There are also two types of diabetes, with one occurring when the immune system attacks insulin-producing cells. Those with type 1 diabetes need to supplement insulin to regulate blood sugar. On the other hand, type 2 diabetes occurs when the body cannot produce enough insulin or even becomes resistant to insulin processes, which also causes glucose levels to rise.
As a result, managing blood sugar levels is critical for anyone with diabetes. Here are some foods that can help lower blood sugar levels for better diabetes management.
Natural Peanut Butter
The best peanut butter for diabetics is natural peanut butter that is low in added sugars, high in good fats, and packed with healthy protein. The right peanut butter is an excellent source of fiber, vitamins and minerals, protein, and healthy fats. However, it’s key to steer clear of products that contain added sugars that will increase glucose levels.
Wholewheat Bread
Wholewheat, stone-ground bread, pumpernickel bread, and rye bread are top choices for diabetics. These breads have a lower glycemic index, which means they won’t impact blood sugar levels as much as white bread.

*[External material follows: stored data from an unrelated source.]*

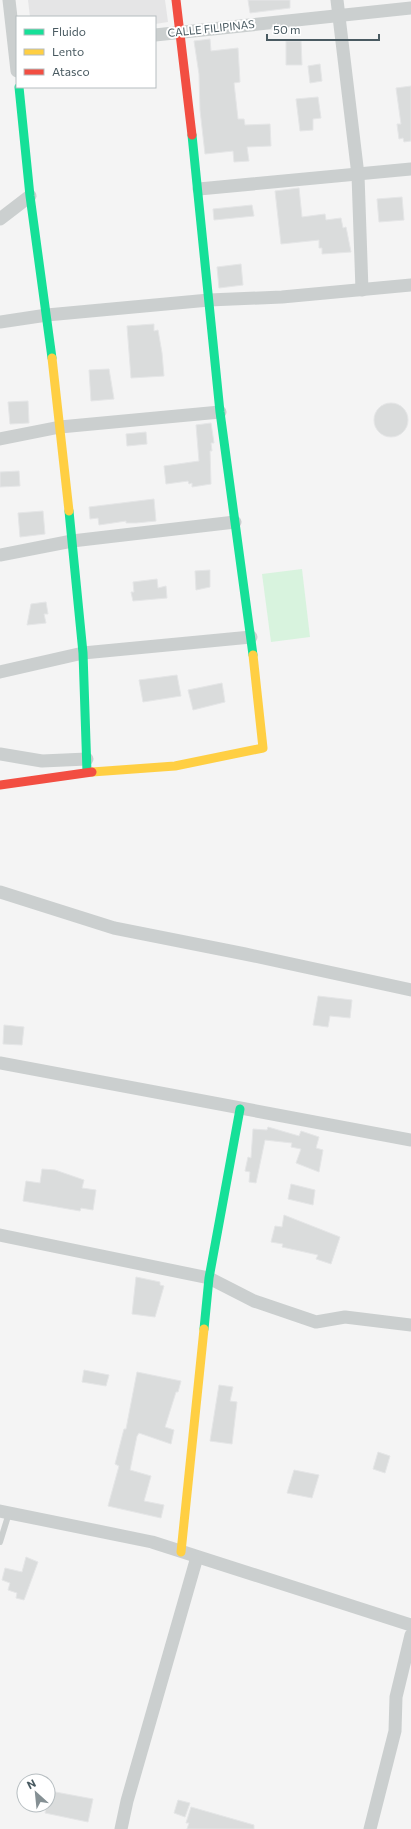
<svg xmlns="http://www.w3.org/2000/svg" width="411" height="1829" viewBox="0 0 411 1829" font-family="Commissioner,sans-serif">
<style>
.education{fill:#e5e5e6}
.green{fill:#d8f3de}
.building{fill:#dadcdc;stroke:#e5e6e7}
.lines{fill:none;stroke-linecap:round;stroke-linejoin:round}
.lane{stroke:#cbcfcf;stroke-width:6}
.street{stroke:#cbcfcf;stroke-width:13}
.fast{stroke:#16e098;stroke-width:9}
.slow{stroke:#ffcf43;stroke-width:9}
.jam{stroke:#f24e42;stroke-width:9}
.labels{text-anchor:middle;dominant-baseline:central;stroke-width:4;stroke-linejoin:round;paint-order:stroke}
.street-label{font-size:11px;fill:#495a61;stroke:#fff}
</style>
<rect width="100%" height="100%" fill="#f4f4f4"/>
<path class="education" d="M28,0h137l3,22 -13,2v-7h-125z"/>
<path class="green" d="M302,569l8,68 -39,5 -9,-68z"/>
<g class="building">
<path d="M248,0h42v8l-40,5z"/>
<path d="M210,39l1,12 27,-3 2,34 -6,1 4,36h6l1,6 25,-1 1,22 -24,1 2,14 -15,1 -1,-11 -28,3 -5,-44 -1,-36 -5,-33z"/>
<path d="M286,41h15l1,24h-16z"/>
<path d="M320,64l2,17 -12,2 -2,-17z"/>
<path d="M411,86v55l-7,1 -1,-4 -4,1 -2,-15h4l-5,-36z"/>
<path d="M318,97l3,21 -8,1v11l-13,1 -4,-32z"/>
<path d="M299,188l3,29 23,-3 1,6 15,-2 2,10 3,-1 5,25 -29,2v-6h-3v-8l-38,4 -6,-53z"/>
<path d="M402,197l2,23 -25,2 -2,-23z"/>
<path d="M252,205l2,11 -40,4 -1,-11z"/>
<path d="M241,264l2,21 -24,3 -2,-21z"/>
<path d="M154,324v7l4,-1 4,23 2,23 -33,2 -4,-52z"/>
<path d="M109,369l5,30 -23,2 -2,-31z"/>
<path d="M28,401l1,22 -19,1 -2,-22z"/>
<circle cx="391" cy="420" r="17"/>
<path d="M211,423l3,20h-3l1,8h-2l1,33 -19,3v-4l-3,1 -1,-3 -22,3 -2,-18 35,-5 -3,-36z"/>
<path d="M146,432l1,12 -20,2 -1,-12z"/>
<path d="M19,471l1,15 -20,1v-15z"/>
<path d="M154,499l2,22 -20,2h-10v-2l-27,4 -1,-7 -8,1 -1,-12z"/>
<path d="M43,511l2,23 -25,3 -2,-24z"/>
<path d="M210,570v17l-14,3 -1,-19z"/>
<path d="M157,579l1,9 8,-2 1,12 -34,3 -2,-9h3l-1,-10z"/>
<path d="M46,602l2,12h-4l2,9 -19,2 4,-21z"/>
<path d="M177,675l4,21 -38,6 -4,-22z"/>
<path d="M222,683l3,19 -32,8 -5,-20z"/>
<path d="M318,996l34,4 -2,18 -20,-2 -2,11 -15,-2z"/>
<path d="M4,1025l20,2 -2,18 -19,-1z"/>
<path d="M268,1127l31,9 2,-5 18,6 -3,11 7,2 -4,22 -23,-9 5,-14 -10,-2 1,-4 -27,-3 -9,43 -7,-1 1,-10 -5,-1 3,-14 3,1 2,-29 14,1z"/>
<path d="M42,1169l13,1 29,10 -2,8 14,2 -3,20 -12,-2 -1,3 -57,-10 3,-20 14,2z"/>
<path d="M291,1184l24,6 -2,15 -25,-6z"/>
<path d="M284,1215l56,22 -9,27 -15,-5 2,-4 -36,-8 1,-3 -12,-2 4,-16 7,1z"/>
<path d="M136,1277l24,5v3l4,1 -9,31 -23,-3z"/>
<path d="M84,1370l25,5 -3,11 -24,-4z"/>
<path d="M137,1372l44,9 -3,11h-2l-11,35 9,3 -3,14 -32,-11 -2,3 -7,34 21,6 -7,25 20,4 -3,13 -53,-12 11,-40 -4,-2 9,-35h2z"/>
<path d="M219,1385l14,2 -3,14 7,1 -5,42 -22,-3z"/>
<path d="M378,1452l12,4 -5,17 -12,-4z"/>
<path d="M294,1470l25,5 -7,23 -25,-5z"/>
<path d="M26,1557l12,5 -14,38 -8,-2 1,-5 -9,-3 2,-7 -8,-3 3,-12 17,4z"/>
<path d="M50,1791l43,8 -5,23 -43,-9z"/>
<path d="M178,1800l12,3 -5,14 -11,-4z"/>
<path d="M191,1807l63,18v4h-67l2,-6h-3z"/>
</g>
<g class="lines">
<path class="lane" d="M0,1542l9,-29"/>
<g class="street">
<path d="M9,0l8,71"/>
<path d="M337,0l21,175 4,115"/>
<path d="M155,35l256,-27"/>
<path d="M199,189l212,-20"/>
<path d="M0,219l30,-23"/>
<path d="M0,322l47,-7 162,-15 73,-3 129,-12"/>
<path d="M0,439l60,-12 160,-15"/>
<path d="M0,555l72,-14 163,-19"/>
<path d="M0,672l83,-19 168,-16"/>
<path d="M0,754l42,7 45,-2"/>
<path d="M0,892l114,36 131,26 166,36"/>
<path d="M0,1063l411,77"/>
<path d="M0,1235l209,43 45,23 62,21 29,-5 66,8"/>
<path d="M0,1511l152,31 259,83"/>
<path d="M121,1829l6,-28 70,-244"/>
<path d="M370,1829l25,-98 1,-34 15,-62"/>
</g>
<g class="fast">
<path d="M19,87l11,109 22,162"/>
<path d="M192,135l28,277 33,243"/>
<path d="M69,511l14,142 4,119"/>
<path d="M204,1329l5,-51 31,-169"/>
</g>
<g class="slow">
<path d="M52,358l17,153"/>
<path d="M92,772l83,-6 88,-18 -10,-93"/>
<path d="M181,1552l23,-223"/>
</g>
<g class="jam">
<path d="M176,0l16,135"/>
<path d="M0,785l92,-13"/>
</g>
</g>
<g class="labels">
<g class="street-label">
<text transform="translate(211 28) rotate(-6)">CALLE FILIPINAS</text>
</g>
</g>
<rect x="16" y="16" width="140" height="72" fill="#ffffff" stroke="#b6bdc0"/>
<rect x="24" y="29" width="20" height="6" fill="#16e098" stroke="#b6bdc0"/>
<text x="52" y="36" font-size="12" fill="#495a61">Fluido</text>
<rect x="24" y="49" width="20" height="6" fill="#ffcf43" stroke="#b6bdc0"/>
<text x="52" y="56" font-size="12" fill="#495a61">Lento</text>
<rect x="24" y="69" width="20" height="6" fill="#f24e42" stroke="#b6bdc0"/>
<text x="52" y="76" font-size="12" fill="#495a61">Atasco</text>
<g transform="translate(36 1793) rotate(333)"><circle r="19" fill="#ffffff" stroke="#b6bdc0"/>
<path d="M0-3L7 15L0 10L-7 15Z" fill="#859094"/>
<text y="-6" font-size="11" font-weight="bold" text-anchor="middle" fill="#495a61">N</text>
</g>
<path d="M267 34v6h112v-6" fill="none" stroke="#495a61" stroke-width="2"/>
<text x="273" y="34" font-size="12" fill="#495a61" stroke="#ffffff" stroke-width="3" paint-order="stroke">50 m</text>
</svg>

That said, bread to avoid are white bread, bagels, and breads with added sugars. Refined carbs can cause havoc for those living with diabetes as these foods can cause dangerous spikes in glucose levels.

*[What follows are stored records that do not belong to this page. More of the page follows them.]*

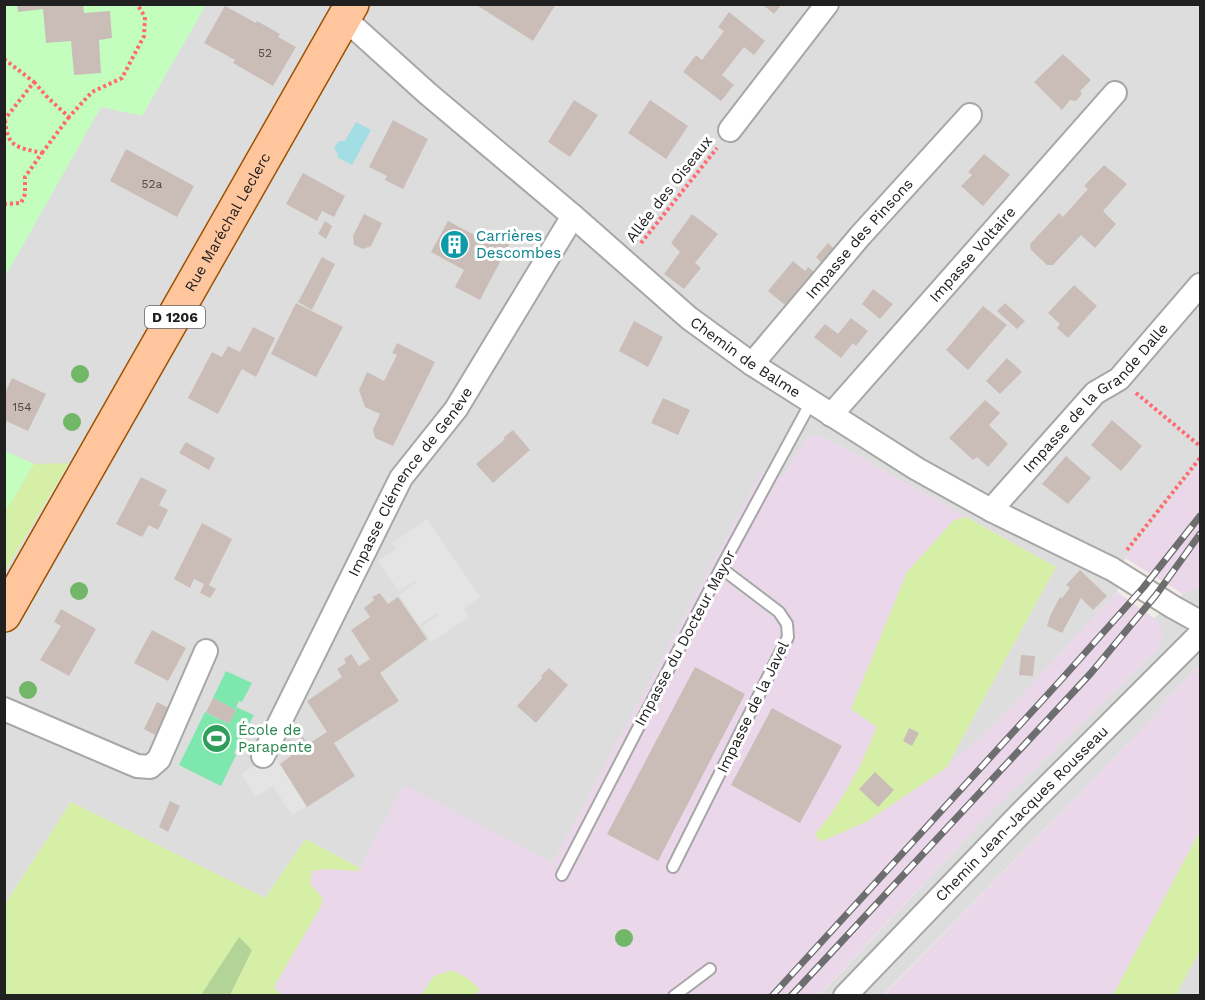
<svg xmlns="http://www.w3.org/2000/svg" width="1205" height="1000" font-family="'Work Sans',sans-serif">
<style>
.residential{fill:#dedddd}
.industrial{fill:#ebd7ea}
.grass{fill:#d6efa7}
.forest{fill:#b2d497}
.park{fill:#c4febf}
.pitch{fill:#7de7ae}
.parking{fill:#e4e4e4}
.water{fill:#a2dee3}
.building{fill:#cabdb8}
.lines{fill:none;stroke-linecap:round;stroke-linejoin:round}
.service-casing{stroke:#a7a7a7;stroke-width:14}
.minor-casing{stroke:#a7a7a7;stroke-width:26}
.primary-casing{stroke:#9c5100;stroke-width:36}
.path{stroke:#ff6970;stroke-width:4;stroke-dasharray:3 3;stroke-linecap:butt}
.service{stroke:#fff;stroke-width:10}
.minor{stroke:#fff;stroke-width:22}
.primary{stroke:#ffc69d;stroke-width:33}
.rail-casing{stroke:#6e6e6e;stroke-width:7}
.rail{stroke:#fff;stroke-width:4.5;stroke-dasharray:14;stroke-linecap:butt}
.tree{fill:#72b668}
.labels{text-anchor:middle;stroke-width:6;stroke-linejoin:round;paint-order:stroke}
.number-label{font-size:12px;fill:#4a4746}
.shield{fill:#fff;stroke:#636363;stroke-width:1.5}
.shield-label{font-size:14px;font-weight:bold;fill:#202020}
.street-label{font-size:15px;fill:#202020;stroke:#fff}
.culture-label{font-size:15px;fill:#0d838f;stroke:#fff;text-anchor:start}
.leisure-label{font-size:15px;fill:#27864d;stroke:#fff;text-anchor:start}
</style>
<rect width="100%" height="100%" fill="#f1ece5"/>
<!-- residential -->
<path class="residential" d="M4 5H1200V463L1125 558 1117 592 998 721 946 768 1056 567 822 436 807 437 782 479 763 470 553 863 404 786 360 868 306 839 265 898 71 802 5 904V571L69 464H34L5 512Z
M1200 587V665L1170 695 1152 719 883 995 819 996 992 811 1157 650 1160 625 1154 618 1183 594Z
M1200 950V995H1176Z"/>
<!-- industrial -->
<path class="industrial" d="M822 436 1056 567 947 767 998 721 1117 592 1154 618 1160 625 1163 637 1157 650 992 811 819 995 201 996 306 839 360 868 404 785 553 863 763 469 782 478 807 437Z
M1200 463V587L1183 594 1125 558Z
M1200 665V831L1113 995 883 996 1152 719 1170 695Z"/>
<!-- grass -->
<path class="grass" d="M69 463 5 571V512L34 464Z
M966 517 1056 567 946 768 868 821 820 842 815 834C843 801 861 767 877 727L851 709 907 572 954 520Z
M71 802 265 898 306 839 360 868 359 871 328 869 312 871 310 884 323 898 320 908 274 987 281 995H230L252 950 239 938 201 995 5 996V904Z
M1200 831V950L1176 995H1113Z
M452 970 469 979 480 990 474 995H421L434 976Z"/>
<!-- forest -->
<path class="forest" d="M239 937 252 950 230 995H201Z"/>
<!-- park -->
<path class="park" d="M5 5H206L142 116 101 107 5 277Z
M5 451 34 464 5 512Z"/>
<!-- pitch -->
<path class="pitch" d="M226 671 252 683 242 702 239 701 236 707 254 715 234 753 236 755 221 786 179 765 205 712 229 724 236 710 213 698Z"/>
<!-- parking -->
<path class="parking" d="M427 519 480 597 464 609 468 617 432 642 422 627 437 616V613L419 625 399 595 417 582 415 580 399 591 378 561 396 548 392 543Z
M273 754 306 806 292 815 273 786 256 797 241 774Z"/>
<!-- water -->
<path class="water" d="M356 122 371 130 352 165 337 157 338 154 334 148 339 141H345Z"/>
<!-- building -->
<path class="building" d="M17 4H83L84 13 110 11 112 38 99 40 101 73 74 75 71 41 46 43 43 9 18 12Z
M475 4H556L533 41Z
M762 4H782L774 14Z
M225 6 256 23 257 21 280 34 278 37 296 47 273 86 233 63 235 60 204 43Z
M729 12 765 41 754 55 744 47 722 75 734 85 721 101 683 72 696 55 702 60 724 31 718 27Z
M1063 54 1091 80 1080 91 1082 94 1076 101 1070 100 1062 110 1034 82Z
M574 100 598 115 570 157 548 142Z
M650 100 688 126 666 159 628 133Z
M393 120 428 139 403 189 385 180 387 176 369 167Z
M126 149 194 186 177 217 110 181Z
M984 154 1010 175 983 206 961 186 972 175 968 172Z
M1104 165 1127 184 1103 211 1116 224 1095 248 1081 235 1053 265H1047L1031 250 1030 244 1059 213 1063 217 1088 189 1084 186Z
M303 173 345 196 334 217 322 211 317 221 286 204Z
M364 214 382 223 371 246 363 249 354 245 353 236Z
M692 214 718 234 695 263 701 268 684 289 664 274 680 252 671 243Z
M325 221 332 226 326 239 318 234Z
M448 221 480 238 485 230 510 243 480 300 455 287 464 270 431 252Z
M828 243 836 251 824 266 816 257Z
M322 257 335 264 312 310 298 302Z
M793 261 805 271 808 267 817 274 798 296 795 294 785 305 768 291Z
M1074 285 1097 306 1068 338 1057 328 1060 324 1048 313Z
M873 289 893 304 880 319 862 304Z
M296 303 343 327 316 377 271 354Z
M1005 303 1025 321 1017 329 997 311Z
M983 306 1007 325 968 370 946 350Z
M851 318 868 331 856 346 853 343 841 358 814 337 825 324 838 334Z
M634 321 663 337 648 367 619 351Z
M253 327 275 338 256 377 242 369 218 414 188 398 212 352 222 357 228 346 240 352Z
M397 343 435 362 393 446 375 438 373 430 380 414 365 407 359 390 367 372 384 381 397 355 392 353Z
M1007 358 1022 372 1000 394 986 381Z
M12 378 46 394 28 431 4 420V395Z
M663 398 690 410 678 435 651 423Z
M985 400 1000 413 989 425 1008 444 988 467 977 457 973 460 949 438Z
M1112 420 1142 446 1121 471 1091 445Z
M513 430 530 450 493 483 476 464 505 439 503 438Z
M186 442 215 458 209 470 179 453Z
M1066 456 1091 478 1068 504 1042 484Z
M141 477 167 490 159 505 168 510 158 530 149 525 142 537 116 524Z
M202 523 232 539 209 585 216 589 210 598 200 593 204 584 194 579 190 588 174 579Z
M1080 570 1107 596 1093 610 1081 598 1062 633 1047 626 1050 616 1060 597 1062 598 1070 588 1066 585Z
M380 593 388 604 398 597 427 639 380 673 399 701 334 743 355 776 307 807 280 764 291 756 283 743 290 739 292 744 303 737 308 744 327 732 307 701 342 677 337 669 346 663 344 659 351 654 359 666 370 659 351 630 370 617 364 608 374 600 372 597Z
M61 609 96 629 69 676 40 660 61 626 54 622Z
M152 630 186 648 168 681 134 663Z
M1021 655 1035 656 1033 676 1019 675Z
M695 667 745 694 658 861 607 834Z
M549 668 568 685 536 723 517 706 542 678 541 676Z
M213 698 236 710 229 724 206 712Z
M157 702 169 708 157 736 144 729Z
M772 708 842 746 800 823 731 785Z
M909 728 919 733 912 746 903 741Z
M875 772 894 790 878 807 859 789Z
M170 801 180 806 168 832 159 827Z"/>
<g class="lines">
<defs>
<path id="service" d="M673 867 788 637 787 624 779 612 721 568
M562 875 721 568 811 402
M674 996 710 969"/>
<g id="minor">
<path id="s1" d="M344 18 427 93 573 216 689 318 752 364 917 469 991 510 1112 569 1173 607 1200 622"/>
<path d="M730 130 827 4"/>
<path id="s2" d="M752 364 860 236 970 115"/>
<path id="s3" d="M831 415 1115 93"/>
<path id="s4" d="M991 510 1095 393 1119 379 1200 285"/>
<path d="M4 709 137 766 150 767 159 759 206 651"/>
<path id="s5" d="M263 756 401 478 456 409 573 216"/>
<path id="s6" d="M845 996 1019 815 1200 634"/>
</g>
<g id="primary">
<path id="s7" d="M4 615 352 4"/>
</g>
</defs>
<!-- service casing -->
<use href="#service" class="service-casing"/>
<!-- minor casing -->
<use href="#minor" class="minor-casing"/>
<!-- primary casing -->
<use href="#primary" class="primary-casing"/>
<!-- path -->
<path class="path" d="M4 59 34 82 5 119
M34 82 48 98 69 117 92 92 122 78 144 36 145 17 137 4
M42 153 69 117
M4 204 21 203 25 194V177L42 153C17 147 7 148 5 119
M641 243 717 148
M1136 393 1200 446
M1127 550 1200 458"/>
<!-- service -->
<use href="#service" class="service"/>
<!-- minor -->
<use href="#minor" class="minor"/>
<!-- primary -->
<use href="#primary" class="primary"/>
<defs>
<path id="rail" d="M772 996 1060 681 1143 588 1200 516
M791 996 1091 673 1156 595 1200 534"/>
</defs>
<!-- rail casing -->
<use href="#rail" class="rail-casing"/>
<!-- rail -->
<use href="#rail" class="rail"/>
</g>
<!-- trees -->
<g class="tree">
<circle cx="80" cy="374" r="9"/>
<circle cx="72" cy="422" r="9"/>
<circle cx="79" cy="591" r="9"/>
<circle cx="28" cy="690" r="9"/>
<circle cx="624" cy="938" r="9"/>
</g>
<!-- icons -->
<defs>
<symbol id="building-disc" viewBox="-11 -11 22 22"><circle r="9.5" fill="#0f9aa8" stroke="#fff"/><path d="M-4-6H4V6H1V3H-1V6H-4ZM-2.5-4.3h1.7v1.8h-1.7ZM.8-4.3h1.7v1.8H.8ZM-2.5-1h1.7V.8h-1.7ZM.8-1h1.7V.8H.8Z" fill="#fff"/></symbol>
<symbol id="stadium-disc" viewBox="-11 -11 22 22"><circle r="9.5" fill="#2e9e5b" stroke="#fff"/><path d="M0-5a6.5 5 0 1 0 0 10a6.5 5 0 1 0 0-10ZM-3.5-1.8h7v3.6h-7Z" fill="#fff"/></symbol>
</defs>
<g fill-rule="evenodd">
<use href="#building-disc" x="438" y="228" width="33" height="33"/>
<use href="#stadium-disc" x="200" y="722" width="33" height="33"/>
</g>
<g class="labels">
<!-- number labels -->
<g class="number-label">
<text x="265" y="57">52</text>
<text x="152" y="188">52a</text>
<text x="22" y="411">154</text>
</g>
<!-- shield labels -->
<rect class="shield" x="145" y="306" width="60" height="22" rx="4.5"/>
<g class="shield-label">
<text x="175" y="322">D 1206</text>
</g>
<!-- street labels -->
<g class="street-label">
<text transform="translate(669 189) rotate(-52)" y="5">Allée des Oiseaux</text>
<text dy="5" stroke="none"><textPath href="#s7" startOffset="452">Rue Maréchal Leclerc</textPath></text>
<text dy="5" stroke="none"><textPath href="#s2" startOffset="165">Impasse des Pinsons</textPath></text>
<text dy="5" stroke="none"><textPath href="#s3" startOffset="214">Impasse Voltaire</textPath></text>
<text dy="5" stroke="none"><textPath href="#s1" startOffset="526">Chemin de Balme</textPath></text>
<text dy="5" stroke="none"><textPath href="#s4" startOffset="154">Impasse de la Grande Dalle</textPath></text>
<text dy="5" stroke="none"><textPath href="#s5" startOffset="312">Impasse Clémence de Genève</textPath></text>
<text transform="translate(685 638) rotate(-62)" y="5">Impasse du Docteur Mayor</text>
<text transform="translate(753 707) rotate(-64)" y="5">Impasse de la Javel</text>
<text dy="5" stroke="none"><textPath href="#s6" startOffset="254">Chemin Jean-Jacques Rousseau</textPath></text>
</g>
<!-- culture labels -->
<g class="culture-label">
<text x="476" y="241">Carrières<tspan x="476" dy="17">Descombes</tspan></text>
</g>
<!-- leisure labels -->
<g class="leisure-label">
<text x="238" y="735">École de<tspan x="238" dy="17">Parapente</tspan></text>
</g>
</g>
<!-- border -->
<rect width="1205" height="1000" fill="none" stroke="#202020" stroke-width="12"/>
</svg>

Most Fruits, But Not All Fruits
Apples, apricots, blueberries, strawberries, avocados, grapes, and plums are excellent nutrient sources. However, not all fruits are suitable for those with diabetes. It’s best to avoid dried fruits; watermelon, pineapple, overripe bananas, and dates are fruits that you should only eat in moderation or avoid altogether.
Oatmeal
Oatmeal is a top choice. This tasty breakfast or snack option has a low GI score, which means it won’t cause glucose spikes or dips. Oatmeal can reduce glucose and insulin response while improving insulin response.
Nuts And Seeds
Certain nuts and seeds, like raw almonds, walnuts, sunflower seeds, peanuts, and pecans, are great snack options. Even so, diabetics should avoid candied nuts, macadamia nuts, cashews, and roasted or salted nuts, as these varieties have higher GI scores.
Legumes
Legumes, or peas and beans, offer a rich source of fiber, protein, and complex carbs. Black beans, pinto beans, hummus, snow peas, navy beans, and green beans are great additions to any diabetic diet. But it’s still essential to avoid bean products with added sugars.
Fatty Fish
Fatty fish offers a rich source of omega-3 fatty acids, healthy fats, and essential minerals. Anchovies, cod, sardines, salmon, and haddock are healthy fish products that can boost your energy levels and brain functions without negatively impacting glucose levels.
Whether you have diabetes type one or two, managing glucose levels is essential to prevent health complications and boost quality of life. Even though following a balanced diet cannot substitute medical care, including the right foods in your eating plan can reduce symptoms and help manage diabetes progression.